せんだい演劇工房10-Box

仙台舞台芸術フォーラム プレトーク

屋根裏ハイツ『とおくはちかい(reprise)』

登壇者:中村大地(屋根裏ハイツ主宰・作・演出)、山内明美(宮城教育大学 准教授)

 

『とおくはちかい』の制作背景

(「とおくはちかい(reprise)」[2020年 撮影:桐島レンジ])

中村 この『とおくはちかい(reprise)』という作品は、2017年に作った『とおくはちかい』という作品からタイトルと設定をもらって、中身は全部書き換えてあります。今日は、2017年にこの作品を作ろうと思ったきっかけと作品の概略を最初にお話して、山内さんに応答していただいて進めていきたいと思います。
僕は2010年に仙台に来まして、「屋根裏ハイツ」という劇団を2013年に旗揚げしました。生まれは東京で、2018年に実家に戻って、今は東京で暮らしています。
東日本大震災を題材にして作品を作ったのは『とおくはちかい』が初めてで、きっかけは二つあります。一つは2016年に仙台であったトークイベントです。震災をテーマにした写真展のオープニングトークだったんですが、東京から来たゲストの方が話していた時に、物言いがちょっとその場から浮いて見えたんですね。そのことを東京の友人に話したら「東京ではむしろ、被災地の側にいる人の言葉がその場の空気となじまないことがある」と言われ、衝撃を受けました。もうひとつは、僕自身、震災直後のタイミングで、沿岸部にボランティアに行かなかったことをすごく後ろめたく感じていたということをしばらく誰にも言えなくて、ようやく話せるようになったのが5年くらい経ってからだったんです。それで、自分は5年だったけど、だったら10年とか、時間が経ってようやく話し始められる事があるんじゃないかと。また、当事者性というか、被災の中心地からの同心円のどこにいるかによって、言語化する速度や記憶の仕方みたいなものが異なるのでは?と思ったんですね。それも、この作品を作る動機になっています。
++++++++++++++++++++
▸ **課題 1**
上の抜粋から、「仙台舞台芸術フォーラム プレトーク」から「実家に戻って、今は東京で暮らしています。」までの部分をそのまま抜き出してください。
▸ **課題 2**
抜粋によると、中村大地が劇団「屋根裏ハイツ」を旗揚げしたのは何年ですか。
++++++++++++++++++++
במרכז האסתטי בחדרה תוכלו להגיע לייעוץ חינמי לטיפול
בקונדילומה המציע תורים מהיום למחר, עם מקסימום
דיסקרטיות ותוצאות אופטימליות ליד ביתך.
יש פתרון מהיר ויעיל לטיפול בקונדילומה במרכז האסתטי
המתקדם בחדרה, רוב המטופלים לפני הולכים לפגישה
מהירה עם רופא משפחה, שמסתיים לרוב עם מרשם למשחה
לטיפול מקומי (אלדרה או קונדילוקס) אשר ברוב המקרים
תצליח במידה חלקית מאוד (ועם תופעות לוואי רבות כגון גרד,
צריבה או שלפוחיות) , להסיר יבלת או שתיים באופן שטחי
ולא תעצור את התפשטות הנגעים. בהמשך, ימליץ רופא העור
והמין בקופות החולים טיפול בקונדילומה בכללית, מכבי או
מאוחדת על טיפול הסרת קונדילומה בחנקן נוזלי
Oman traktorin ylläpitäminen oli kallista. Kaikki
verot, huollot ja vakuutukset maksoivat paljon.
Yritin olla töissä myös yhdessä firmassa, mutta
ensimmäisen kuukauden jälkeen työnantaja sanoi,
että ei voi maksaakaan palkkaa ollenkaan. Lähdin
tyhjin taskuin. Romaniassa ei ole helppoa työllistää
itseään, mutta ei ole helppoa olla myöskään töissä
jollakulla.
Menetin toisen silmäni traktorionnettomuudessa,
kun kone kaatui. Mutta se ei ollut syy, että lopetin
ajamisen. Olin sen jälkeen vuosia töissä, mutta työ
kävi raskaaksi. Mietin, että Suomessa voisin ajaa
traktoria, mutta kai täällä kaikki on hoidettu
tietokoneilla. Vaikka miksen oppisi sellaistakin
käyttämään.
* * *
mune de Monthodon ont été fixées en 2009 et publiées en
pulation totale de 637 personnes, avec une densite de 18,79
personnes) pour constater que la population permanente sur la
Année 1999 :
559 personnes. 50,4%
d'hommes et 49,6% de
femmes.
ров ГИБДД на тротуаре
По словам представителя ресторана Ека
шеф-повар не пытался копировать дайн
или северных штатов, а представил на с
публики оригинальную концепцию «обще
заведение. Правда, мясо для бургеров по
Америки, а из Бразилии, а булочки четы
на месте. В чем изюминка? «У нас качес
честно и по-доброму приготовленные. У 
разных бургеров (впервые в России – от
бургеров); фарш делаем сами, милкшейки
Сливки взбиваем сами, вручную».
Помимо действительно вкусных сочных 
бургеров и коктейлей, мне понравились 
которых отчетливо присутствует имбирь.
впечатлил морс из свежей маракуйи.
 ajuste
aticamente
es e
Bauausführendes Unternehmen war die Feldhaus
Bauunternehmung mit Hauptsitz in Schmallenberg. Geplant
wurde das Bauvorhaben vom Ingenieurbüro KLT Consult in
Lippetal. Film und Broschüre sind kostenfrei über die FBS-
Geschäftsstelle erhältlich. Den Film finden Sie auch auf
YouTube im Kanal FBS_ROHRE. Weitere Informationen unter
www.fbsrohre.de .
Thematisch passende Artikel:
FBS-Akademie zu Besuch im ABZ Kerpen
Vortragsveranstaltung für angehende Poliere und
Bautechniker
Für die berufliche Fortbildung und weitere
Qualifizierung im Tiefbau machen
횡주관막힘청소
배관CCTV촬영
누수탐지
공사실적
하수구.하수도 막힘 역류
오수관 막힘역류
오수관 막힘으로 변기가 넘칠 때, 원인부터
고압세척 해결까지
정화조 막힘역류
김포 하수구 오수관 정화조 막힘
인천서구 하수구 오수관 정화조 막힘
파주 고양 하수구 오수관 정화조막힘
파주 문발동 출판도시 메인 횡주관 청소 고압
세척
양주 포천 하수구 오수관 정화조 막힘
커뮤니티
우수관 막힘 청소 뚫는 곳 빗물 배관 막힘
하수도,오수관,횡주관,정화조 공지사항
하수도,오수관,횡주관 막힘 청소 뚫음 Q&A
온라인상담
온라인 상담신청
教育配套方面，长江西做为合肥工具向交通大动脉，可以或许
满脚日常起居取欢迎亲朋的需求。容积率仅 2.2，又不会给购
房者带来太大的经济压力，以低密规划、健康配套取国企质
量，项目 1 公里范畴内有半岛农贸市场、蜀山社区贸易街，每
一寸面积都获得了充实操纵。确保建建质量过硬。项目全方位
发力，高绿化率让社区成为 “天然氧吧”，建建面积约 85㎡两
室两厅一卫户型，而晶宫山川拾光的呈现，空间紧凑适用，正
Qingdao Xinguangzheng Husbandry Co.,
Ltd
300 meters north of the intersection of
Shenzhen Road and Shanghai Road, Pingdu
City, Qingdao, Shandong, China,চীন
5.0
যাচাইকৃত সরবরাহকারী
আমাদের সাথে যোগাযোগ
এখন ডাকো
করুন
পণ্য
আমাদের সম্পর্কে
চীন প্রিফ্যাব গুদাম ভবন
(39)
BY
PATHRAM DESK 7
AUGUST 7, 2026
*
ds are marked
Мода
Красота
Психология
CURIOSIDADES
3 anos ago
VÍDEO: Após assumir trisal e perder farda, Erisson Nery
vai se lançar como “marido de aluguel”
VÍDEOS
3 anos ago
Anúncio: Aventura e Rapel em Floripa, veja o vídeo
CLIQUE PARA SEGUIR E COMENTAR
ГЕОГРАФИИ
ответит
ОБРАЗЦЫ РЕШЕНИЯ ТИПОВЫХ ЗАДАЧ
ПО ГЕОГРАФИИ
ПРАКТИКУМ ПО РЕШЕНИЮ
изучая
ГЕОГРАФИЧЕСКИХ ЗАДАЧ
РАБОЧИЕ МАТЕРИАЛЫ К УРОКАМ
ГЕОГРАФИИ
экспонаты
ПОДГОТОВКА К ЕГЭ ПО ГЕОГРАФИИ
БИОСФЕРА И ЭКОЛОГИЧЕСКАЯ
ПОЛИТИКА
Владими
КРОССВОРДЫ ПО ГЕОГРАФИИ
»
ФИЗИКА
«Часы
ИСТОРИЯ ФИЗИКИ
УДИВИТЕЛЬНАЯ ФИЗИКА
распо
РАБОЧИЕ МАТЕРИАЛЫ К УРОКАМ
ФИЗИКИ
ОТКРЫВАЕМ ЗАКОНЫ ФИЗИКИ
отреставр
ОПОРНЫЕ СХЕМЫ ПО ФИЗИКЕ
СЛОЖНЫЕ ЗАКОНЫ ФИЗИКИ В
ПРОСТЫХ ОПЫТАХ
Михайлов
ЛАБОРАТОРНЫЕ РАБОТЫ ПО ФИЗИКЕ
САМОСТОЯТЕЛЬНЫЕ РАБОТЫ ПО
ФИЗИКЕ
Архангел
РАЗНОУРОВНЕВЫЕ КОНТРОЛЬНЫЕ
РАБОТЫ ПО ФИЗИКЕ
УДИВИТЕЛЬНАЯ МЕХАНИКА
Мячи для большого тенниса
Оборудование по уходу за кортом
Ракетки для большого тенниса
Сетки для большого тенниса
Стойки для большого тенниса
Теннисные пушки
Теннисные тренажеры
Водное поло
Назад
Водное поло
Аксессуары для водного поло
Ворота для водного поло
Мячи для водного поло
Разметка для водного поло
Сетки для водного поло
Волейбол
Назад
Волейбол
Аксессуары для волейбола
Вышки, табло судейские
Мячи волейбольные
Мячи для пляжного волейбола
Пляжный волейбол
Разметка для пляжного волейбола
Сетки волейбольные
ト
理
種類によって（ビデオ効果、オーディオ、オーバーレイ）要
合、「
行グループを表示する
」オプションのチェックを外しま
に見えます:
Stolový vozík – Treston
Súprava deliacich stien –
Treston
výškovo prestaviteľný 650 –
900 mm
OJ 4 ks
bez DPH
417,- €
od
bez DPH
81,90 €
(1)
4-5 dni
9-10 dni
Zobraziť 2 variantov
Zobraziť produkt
++++++++++++++++++++
▸ **解答 1**
仙台舞台芸術フォーラム プレトーク

屋根裏ハイツ『とおくはちかい(reprise)』

登壇者:中村大地(屋根裏ハイツ主宰・作・演出)、山内明美(宮城教育大学 准教授)

 

『とおくはちかい』の制作背景

(「とおくはちかい(reprise)」[2020年 撮影:桐島レンジ])

中村 この『とおくはちかい(reprise)』という作品は、2017年に作った『とおくはちかい』という作品からタイトルと設定をもらって、中身は全部書き換えてあります。今日は、2017年にこの作品を作ろうと思ったきっかけと作品の概略を最初にお話して、山内さんに応答していただいて進めていきたいと思います。
僕は2010年に仙台に来まして、「屋根裏ハイツ」という劇団を2013年に旗揚げしました。生まれは東京で、2018年に実家に戻って、今は東京で暮らしています。

▸ **解答 2**
2013年